Many in history have tried but failed. The task of harmonizing music from the East with the West is a daunting one, yet one orchestra has succeeded.
Because the frequencies of notes played on Chinese instruments differ from those of the West, it is nearly impossible to blend in the two distinct sounds on a large scale. But Shen Yun Performing Arts has been doing precisely that since 2006.
“Compliments to the composers that are able to integrate the two kinds of instruments. Delightful,” said Per Brevig, conductor and professor at The Juilliard School after hearing Shen Yun perform in New York last year.
Shen Yun, with its classical Chinese dance and music production, has graced some of the world’s most renowned stages. Its performances—from Lincoln Center in New York and the War Memorial Opera House in San Francisco, to premier venues in France and Japan—are sold out.
From its start, the orchestra has performed as an integral part to Shen Yun’s classical Chinese dance performances.
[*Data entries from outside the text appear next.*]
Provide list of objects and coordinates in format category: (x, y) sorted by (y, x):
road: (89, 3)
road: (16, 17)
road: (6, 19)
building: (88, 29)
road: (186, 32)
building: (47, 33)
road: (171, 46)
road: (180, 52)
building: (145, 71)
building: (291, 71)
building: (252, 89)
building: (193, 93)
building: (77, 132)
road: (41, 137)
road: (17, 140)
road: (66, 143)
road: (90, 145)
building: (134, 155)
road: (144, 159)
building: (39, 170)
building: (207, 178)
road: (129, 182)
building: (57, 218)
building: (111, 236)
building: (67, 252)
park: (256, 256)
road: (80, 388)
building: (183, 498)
Many audience members, however, have said that for them, hearing it in the role of accompaniment is not nearly enough.
Their wishes were granted in 2012 when the orchestra flew solo for the first time. Roughly 100 musicians selected from the company’s three touring orchestras united for a grand international debut at Carnegie Hall, in a performance that concluded with three encores.
The Shen Yun Symphony Orchestra is now preparing for its third United States tour, which will include Boston, New York, Washington D.C., Toronto, Chicago, Miami, and Sarasota.
A New Sound
There is no orchestra like Shen Yun. It is the world’s only orchestra that combines both classical Western and Chinese instruments as its permanent members. Alongside classical symphonic mainstays—like brass, woodwinds, strings, and percussion—Shen Yun incorporates ancient Chinese instruments like the two-stringed erhu and the plucked pipa.
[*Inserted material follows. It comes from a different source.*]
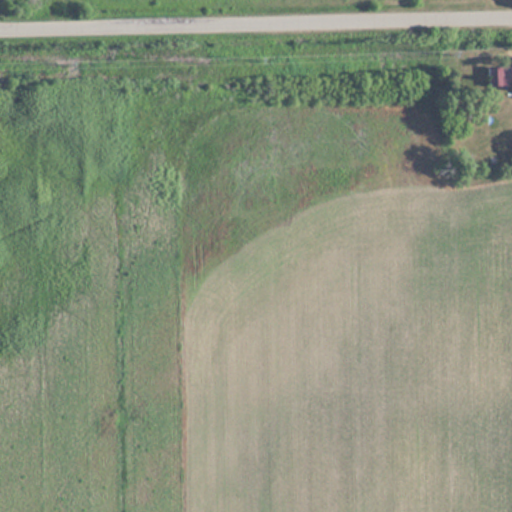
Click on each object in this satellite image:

Both of these instruments are deeply rooted in traditional Chinese culture. The erhu is said to have a history of over 4,000 years, while the pipa is often depicted as a heavenly instrument played by celestial maidens in Buddhist cave frescos.
In Shen Yun’s all-original compositions, Chinese instruments bring out the distinct flavor and coloring by playing the melodies. Meanwhile, the Western instruments summon the precision and grandeur of the classical symphony orchestra.
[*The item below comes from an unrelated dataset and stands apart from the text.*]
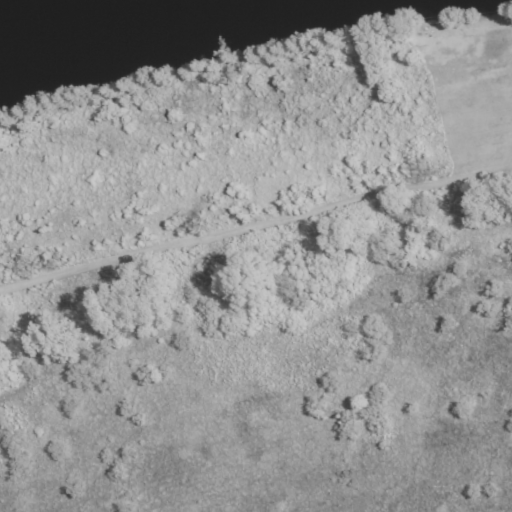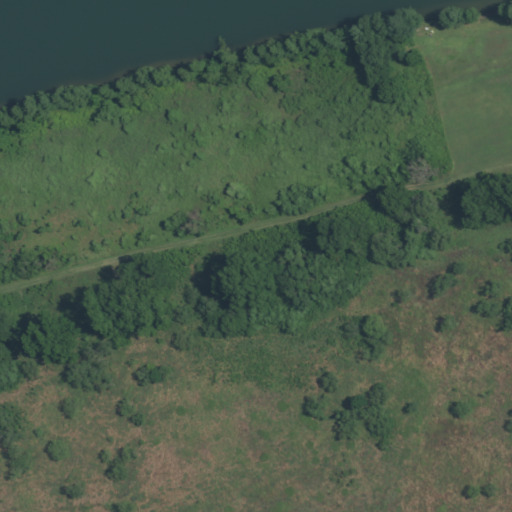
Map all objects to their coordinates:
river: (45, 13)
road: (256, 222)
park: (265, 285)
This orchestral genius is the centerpiece of the program. At Carnegie Hall, the Shen Yun Symphony Orchestra will feature the best original works from Shen Yun’s production. The program also includes classical masterpieces, this year by Berlioz and Dvorak.
The program also features Shen Yun’s tenors and sopranos, acclaimed for singing Chinese lyrics while using bel canto technique. Maintaining Chinese pronunciation with these techniques is highly difficult, but it creates an astounding feast for the ears.
As with Shen Yun’s dance, the Symphony Orchestra is not only an experience for the senses—it is also a delight for the heart. Shen Yun Symphony Orchestra’s repertoire is drawn from 5,000 years of civilization, reviving themes of virtue and courage, finding inspiration in an array of legends, regions, and peoples.
Reviving themes and melodies from ancient times, but presenting them like they have never been heard before, is something at which Shen Yun excels.